Segment Open

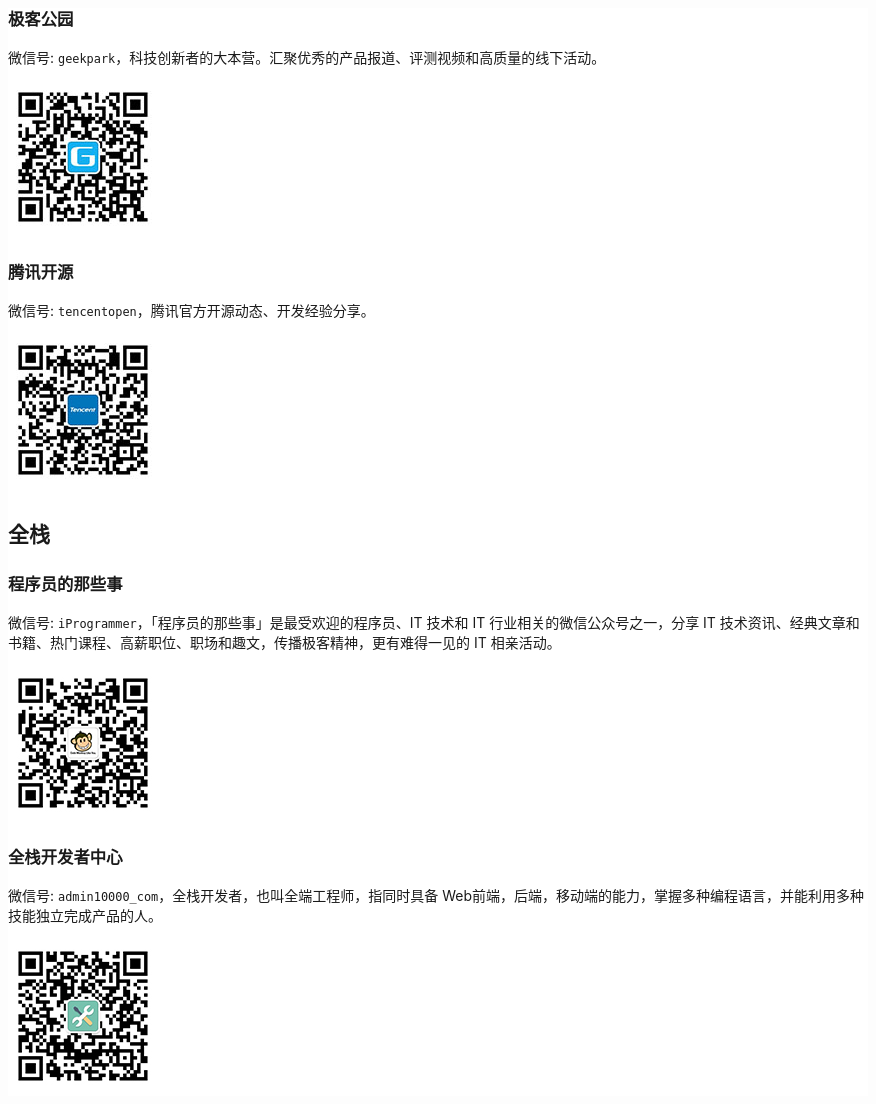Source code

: ### 极客公园

微信号: `geekpark`，科技创新者的大本营。汇聚优秀的产品报道、评测视频和高质量的线下活动。

[![](img/geekpark.jpg)](http://open.weixin.qq.com/qr/code/?username=geekpark)

### 腾讯开源

微信号: `tencentopen`，腾讯官方开源动态、开发经验分享。

[![](img/tencentopen.jpg)](http://open.weixin.qq.com/qr/code/?username=tencentopen)

## 全栈

### 程序员的那些事

微信号: `iProgrammer`，「程序员的那些事」是最受欢迎的程序员、IT 技术和 IT 行业相关的微信公众号之一，分享 IT 技术资讯、经典文章和书籍、热门课程、高薪职位、职场和趣文，传播极客精神，更有难得一见的 IT 相亲活动。

[![](img/iProgrammer.jpg)](http://open.weixin.qq.com/qr/code/?username=iProgrammer)

### 全栈开发者中心

微信号: `admin10000_com`，全栈开发者，也叫全端工程师，指同时具备 Web前端，后端，移动端的能力，掌握多种编程语言，并能利用多种技能独立完成产品的人。

[![](img/admin10000_com.jpg)](http://open.weixin.qq.com/qr/code/?username=admin10000_com)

Segment Closed

BRIEF
Whenever a line of the data above includes the word "geekpark", copy that line.

EXERCISE SOLUTION
微信号: `geekpark`，科技创新者的大本营。汇聚优秀的产品报道、评测视频和高质量的线下活动。
[![](img/geekpark.jpg)](http://open.weixin.qq.com/qr/code/?username=geekpark)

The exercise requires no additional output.